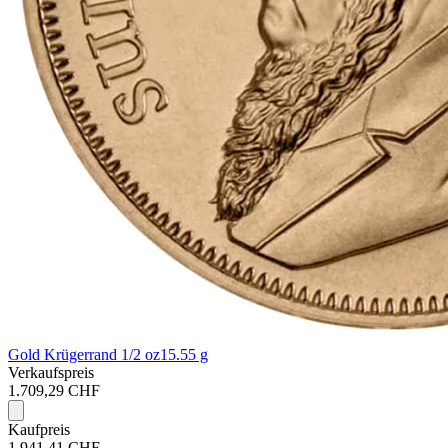
Gold Krügerrand 1/2 oz
15.55 g
Verkaufspreis
1.709,29 CHF
Kaufpreis
1.941,41 CHF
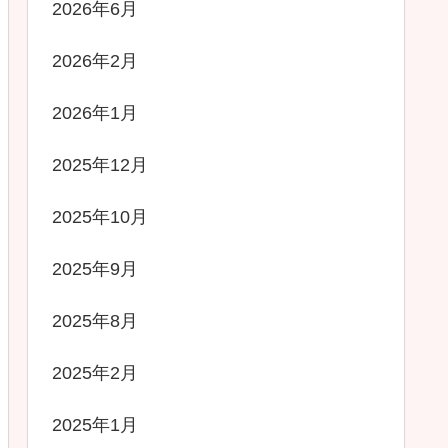
2026年6月
2026年2月
2026年1月
2025年12月
2025年10月
2025年9月
2025年8月
2025年2月
2025年1月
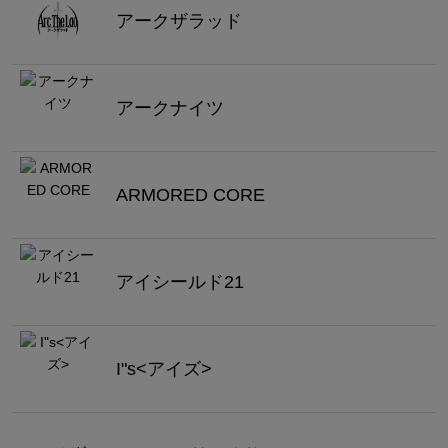
アークザラッド
アークナイツ
ARMORED CORE
アイシールド21
I"s<アイズ>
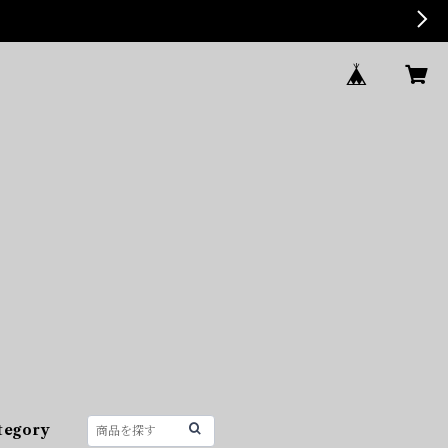
tegory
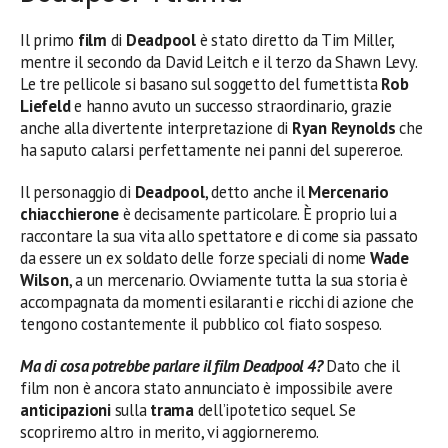
Il primo
film
di
Deadpool
è stato diretto da Tim Miller,
mentre il secondo da David Leitch e il terzo da Shawn Levy.
Le tre pellicole si basano sul soggetto del fumettista
Rob
Liefeld
e hanno avuto un successo straordinario, grazie
anche alla divertente interpretazione di
Ryan Reynolds
che
ha saputo calarsi perfettamente nei panni del supereroe.
Il personaggio di
Deadpool
, detto anche il
Mercenario
chiacchierone
è decisamente particolare. È proprio lui a
raccontare la sua vita allo spettatore e di come sia passato
da essere un ex soldato delle forze speciali di nome
Wade
Wilson
, a un mercenario. Ovviamente tutta la sua storia è
accompagnata da momenti esilaranti e ricchi di azione che
tengono costantemente il pubblico col fiato sospeso.
Ma di cosa potrebbe parlare il film Deadpool 4?
Dato che il
film non è ancora stato annunciato è impossibile avere
anticipazioni
sulla
trama
dell’ipotetico sequel. Se
scopriremo altro in merito, vi aggiorneremo.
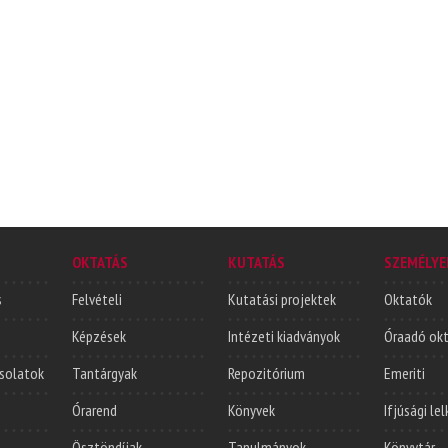
OKTATÁS
KUTATÁS
SZEMÉLYE
s
Felvételi
Kutatási projektek
Oktatók
Képzések
Intézeti kiadványok
Óraadó ok
solatok
Tantárgyak
Repozitórium
Emeriti
Órarend
Könyvek
Ifjúsági le
Ösztöndíjak
Tanulmányok
Könyvtár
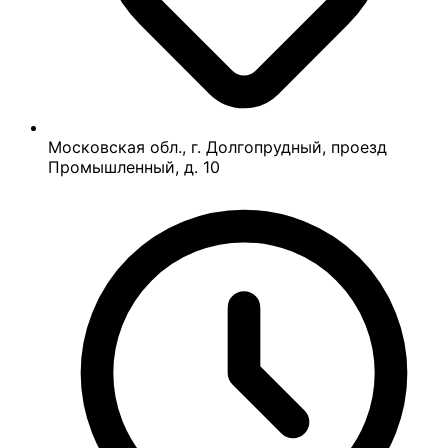
Московская обл., г. Долгопрудный, проезд
Промышленный, д. 10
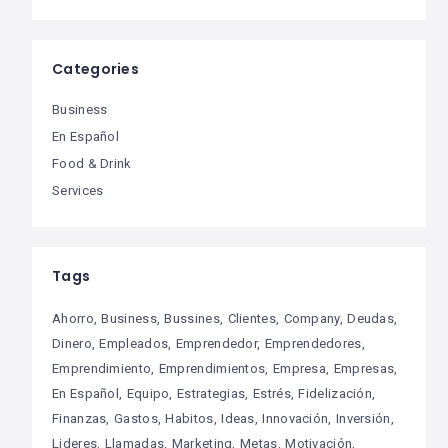
Categories
Business
En Español
Food & Drink
Services
Tags
Ahorro
Business
Bussines
Clientes
Company
Deudas
Dinero
Empleados
Emprendedor
Emprendedores
Emprendimiento
Emprendimientos
Empresa
Empresas
En Español
Equipo
Estrategias
Estrés
Fidelización
Finanzas
Gastos
Habitos
Ideas
Innovación
Inversión
Lideres
Llamadas
Marketing
Metas
Motivación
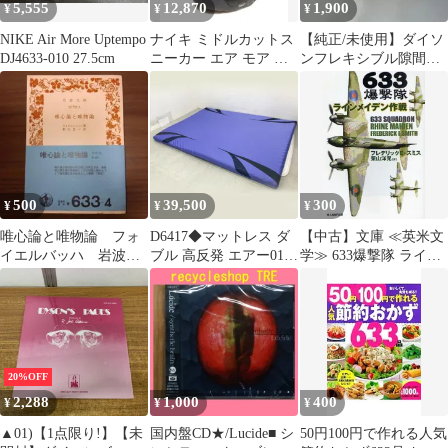
5,555
12,870
1,900
¥
¥
¥
NIKE Air More Uptempo
ナイキ ミドルカットス
【純正/未使用】ダイソ
DJ4633-010 27.5cm
ニーカー エア モア ア
ンフレキシブル隙間ノ
ップテンポ 96 DJ4633-
ズル917633-01 アタッ
010 メンズ SIZE 27.0
チメント
NIKE
500
39,500
300
¥
¥
¥
唯心論と唯物論 フォ
D6417◆マットレス ダ
【中古】文庫 ≪英米文
イエルバッハ 岩波文
ブル 高反発 エアー01
学≫ 633爆撃隊 ライン
庫
ブルー/ハード 敷き布団
メイデン作戦
軽量 丸めて保管可能 日
本製 眠りを深くする 特
殊立体波形凹凸構造 通
気性 快眠サポート 西
川・HC29701633B
20%OFF
2,288
1,000
400
¥
¥
¥
▲01)【1点限り!】【未
国内盤CD★/Lucide■ シ
50円100円で作れる人気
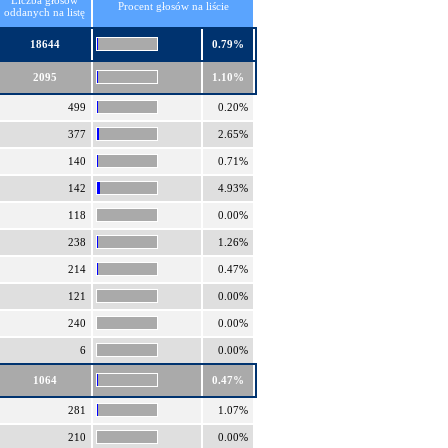
Liczba głosów
Procent głosów na liście
oddanych na listę
18644
0.79%
2095
1.10%
499
0.20%
377
2.65%
140
0.71%
142
4.93%
118
0.00%
238
1.26%
214
0.47%
121
0.00%
240
0.00%
6
0.00%
1064
0.47%
281
1.07%
210
0.00%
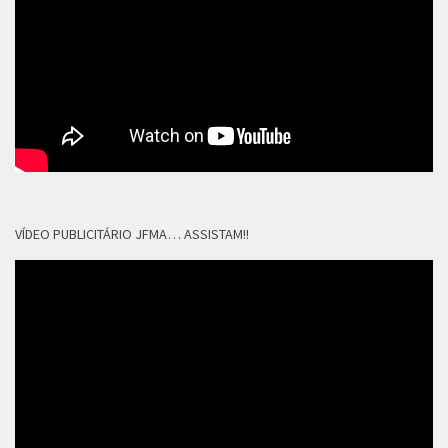
VÍDEO PUBLICITÁRIO JFMA… ASSISTAM!!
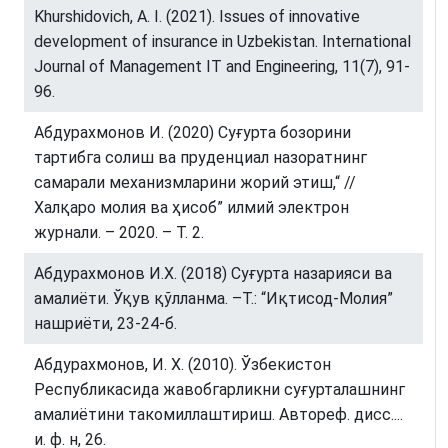
Khurshidovich, A. I. (2021). Issues of innovative
development of insurance in Uzbekistan. International
Journal of Management IT and Engineering, 11(7), 91-
96.
Абдурахмонов И. (2020) Суғурта бозорини
тартибга солиш ва пруденциал назоратнинг
самарали механизмларини жорий этиш,“ //
Халқаро молия ва ҳисоб” илмий электрон
журнали. – 2020. – Т. 2.
Абдурахмонов И.Х. (2018) Суғурта назарияси ва
амалиёти. Ўқув қўлланма. –Т.: “Иқтисод-Молия”
нашриёти, 23-24-б.
Абдурахмонов, И. Х. (2010). Ўзбекистон
Республикасида жавобгарликни суғурталашнинг
амалиётини такомиллаштириш. Автореф. дисс....
и. ф. н, 26.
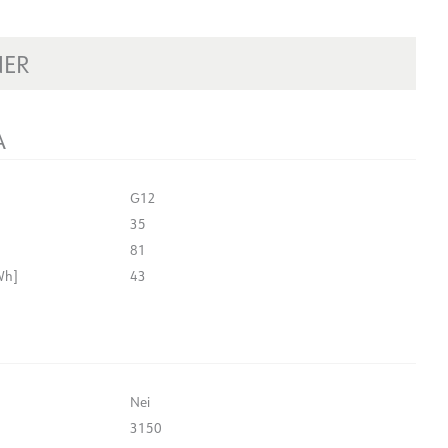
NER
A
G12
35
81
Wh]
43
Nei
3150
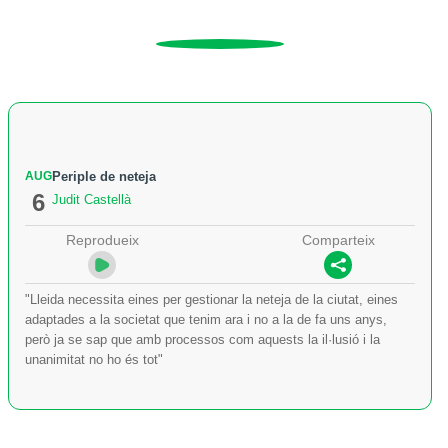
AUG
Periple de neteja
6
Judit Castellà
Reprodueix
Comparteix
"Lleida necessita eines per gestionar la neteja de la ciutat, eines
adaptades a la societat que tenim ara i no a la de fa uns anys,
però ja se sap que amb processos com aquests la il·lusió i la
unanimitat no ho és tot"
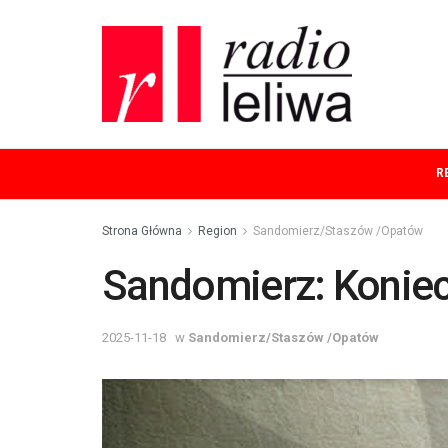
R
Strona Główna
Region
Sandomierz/Staszów /Opatów
Sandomierz: Koniec
2025-11-18
w
Sandomierz/Staszów /Opatów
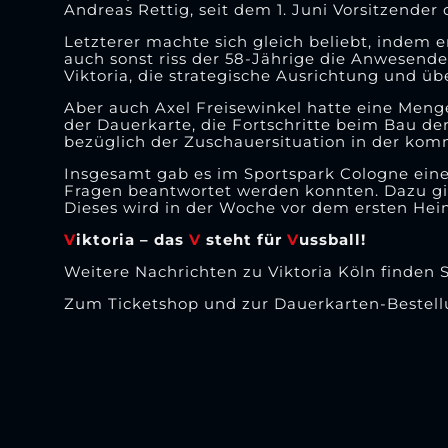
Andreas Rettig, seit dem 1. Juni Vorsitzender
Letzterer machte sich gleich beliebt, indem 
auch sonst riss der 58-Jährige die Anwesenden
Viktoria, die strategische Ausrichtung und üb
Aber auch Axel Freisewinkel hatte eine Menge
der Dauerkarte, die Fortschritte beim Bau 
bezüglich der Zuschauersituation in der kom
Insgesamt gab es im Sportspark Cologne eine
Fragen beantwortet werden konnten. Dazu gib
Dieses wird in der Woche vor dem ersten Heim
V
iktoria – das
V
steht für
V
ussball!
Weitere Nachrichten zu Viktoria Köln finden 
Zum Ticketshop und zur Dauerkarten-Bestel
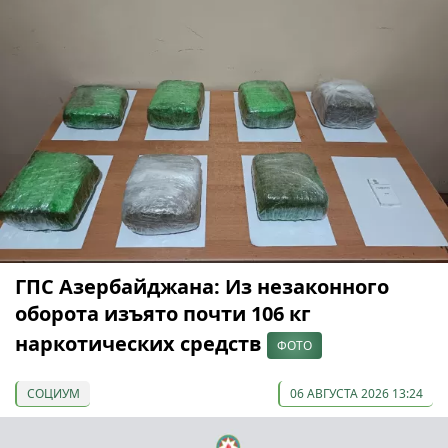
ГПС Азербайджана: Из незаконного
оборота изъято почти 106 кг
наркотических средств
ФОТО
СОЦИУМ
06 АВГУСТА 2026 13:24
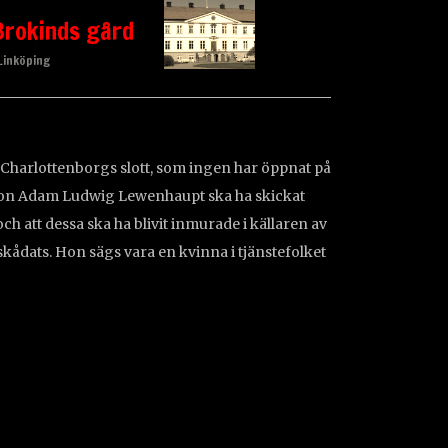
Brokinds gård
 Linköping
v Charlottenborgs slott, som ingen har öppnat på
 son Adam Ludwig Lewenhaupt ska ha skickat
h att dessa ska ha blivit inmurade i källaren av
skådats. Hon sägs vara en kvinna i tjänstefolket
ättelse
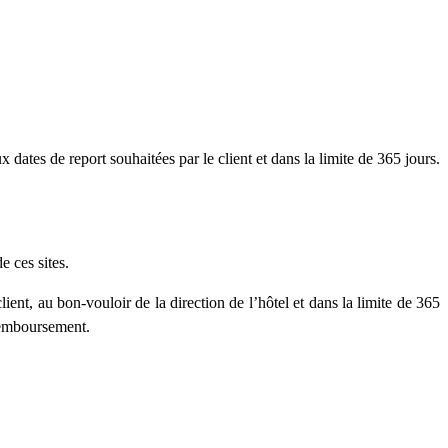
x dates de report souhaitées par le client et dans la limite de 365 jours.
e ces sites.
client, au bon-vouloir de la direction de l’hôtel et dans la limite de 365
 remboursement.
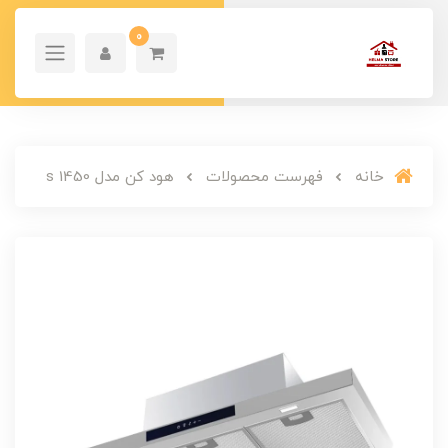
0
خانه
فهرست محصولات
هود کن مدل 1450 s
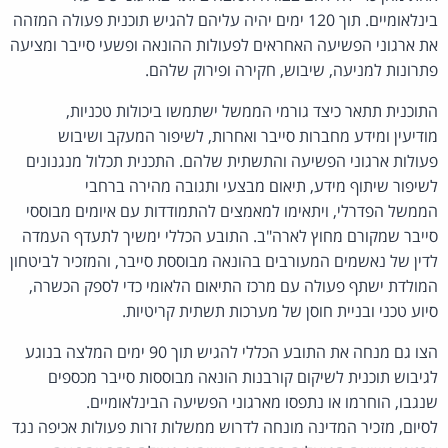
בינלאומיים. תוך 120 ימים יהיה עליהם להגיש תוכנית פעולה המזהה
את ארגוני הפשיעה האחראים לפעולות ההונאה ופשעי סייבר ומציעה
פתרונות למניעה, שיבוש, חקירה ופירוק שלהם.
התוכנית תתאר כיצד גורמי הממשל ישתמשו ביכולות טכניות,
מודיעין ומידע מחברות סייבר ואחרות, לשיפור המעקב ושיבוש
פעולות ארגוני הפשיעה והתשתית שלהם. התכנית תכלול מנגנונים
לשיפור שיתוף מידע, תיאום מבצעי ותגובה מהירה ברחבי
הממשל הפדרלי, ויתאימו למאמצים להתמודדות עם איומים מבוססי
סייבר שמקורם מחוץ לארה"ב. התובע הכללי ימשיך לתעדף העמדה
לדין של נאשמים המעורבים בהונאה מבוססת סייבר, והמזכיר לביטחון
המולדת ישתף פעולה עם מרכז התיאום הלאומי כדי לספק הכשרה,
סיוע טכני ובניית חוסן של מערכות תשתית קריטיות.
הצו גם מנחה את התובע הכללי להגיש תוך 90 ימים המלצה בנוגע
לגיבוש תוכנית לשיקום קורבנות הונאה מבוססות סייבר מכספים
שנגבו, הוחרמו או נתפסו מארגוני הפשיעה הבינלאומיים.
לסיום, מזכיר המדינה מונחה לדרוש ממשלות זרות פעולות אכיפה נגד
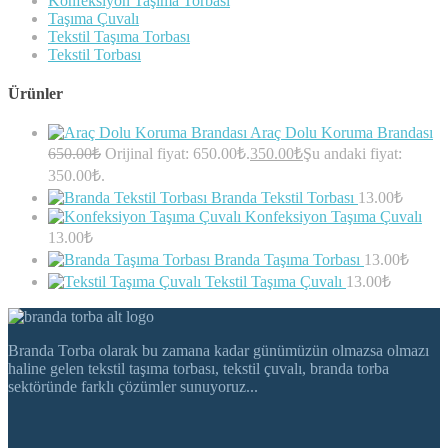
Konfeksiyon Taşıma Torbası
Taşıma Çuvalı
Tekstil Taşıma Torbası
Tekstil Torbası
Ürünler
Araç Dolu Koruma Brandası
650.00
₺
Orijinal fiyat: 650.00₺.
350.00
₺
Şu andaki fiyat:
350.00₺.
Branda Tekstil Torbası
13.00
₺
Konfeksiyon Taşıma Çuvalı
13.00
₺
Branda Taşıma Torbası
13.00
₺
Tekstil Taşıma Çuvalı
13.00
₺
Branda Torba olarak bu zamana kadar günümüzün olmazsa olmazı
haline gelen tekstil taşıma torbası, tekstil çuvalı, branda torba
sektöründe farklı çözümler sunuyoruz...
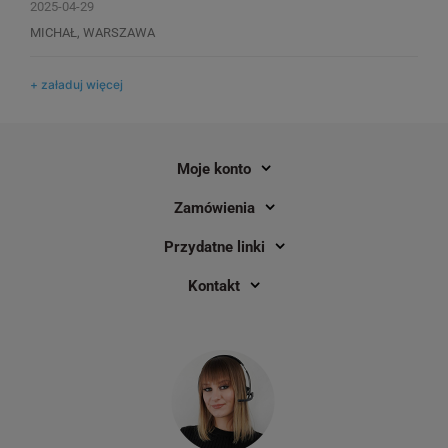
2025-04-29
MICHAŁ, WARSZAWA
+ załaduj więcej
Moje konto
Zamówienia
Przydatne linki
Kontakt
Kalka barwiąca Specmark 110 mm x
Losowy marker Sharp
300 m / żywiczna / termotransferowa
/ gilza 1"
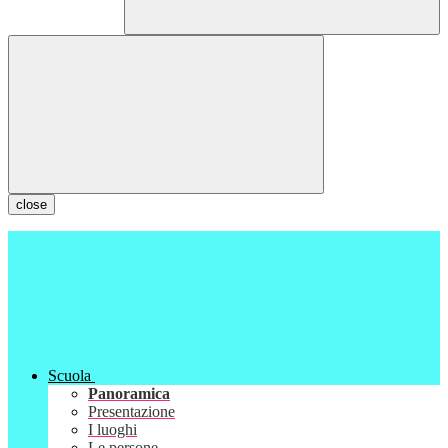
close
Scuola
Panoramica
Presentazione
I luoghi
Le persone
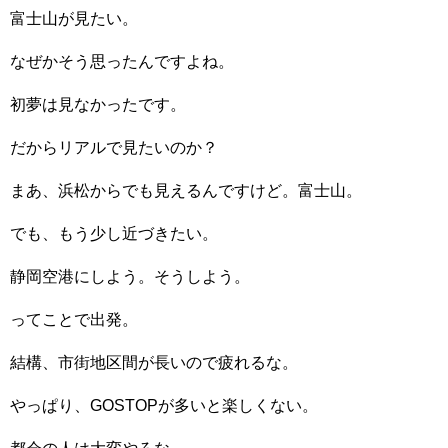
富士山が見たい。
なぜかそう思ったんですよね。
初夢は見なかったです。
だからリアルで見たいのか？
まあ、浜松からでも見えるんですけど。富士山。
でも、もう少し近づきたい。
静岡空港にしよう。そうしよう。
ってことで出発。
結構、市街地区間が長いので疲れるな。
やっぱり、GOSTOPが多いと楽しくない。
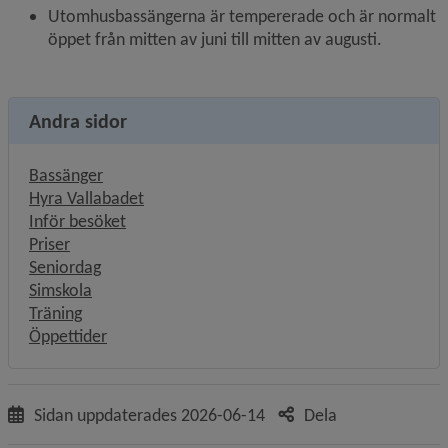
Utomhusbassängerna är tempererade och är normalt 
öppet från mitten av juni till mitten av augusti.
Andra sidor
Bassänger
Hyra Vallabadet
Inför besöket
Priser
Seniordag
Simskola
Träning
Öppettider
Sidan uppdaterades
2026-06-14
Dela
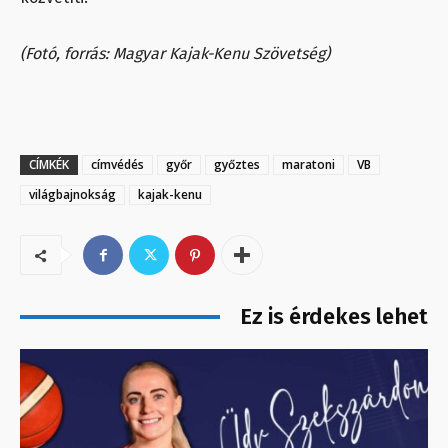
(Fotó, forrás: Magyar Kajak-Kenu Szövetség)
CÍMKÉK
címvédés
győr
győztes
maratoni
VB
világbajnokság
kajak-kenu
Ez is érdekes lehet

--------------------

▸ Exercise description: Working from the entries above, please transcribe only the lines from the line with "adaptades a la" through the line with "Andreas Rettig, seit dem 1. Juni Vorsitzender", exactly, with both end lines and without pictures.

▸ Exercise answer:
adaptades a la societat que tenim ara i no a la de fa uns anys,
però ja se sap que amb processos com aquests la il·lusió i la
unanimitat no ho és tot"
R
Strona Główna
Region
Sandomierz/Staszów /Opatów
Sandomierz: Koniec
2025-11-18
w
Sandomierz/Staszów /Opatów
Andreas Rettig, seit dem 1. Juni Vorsitzender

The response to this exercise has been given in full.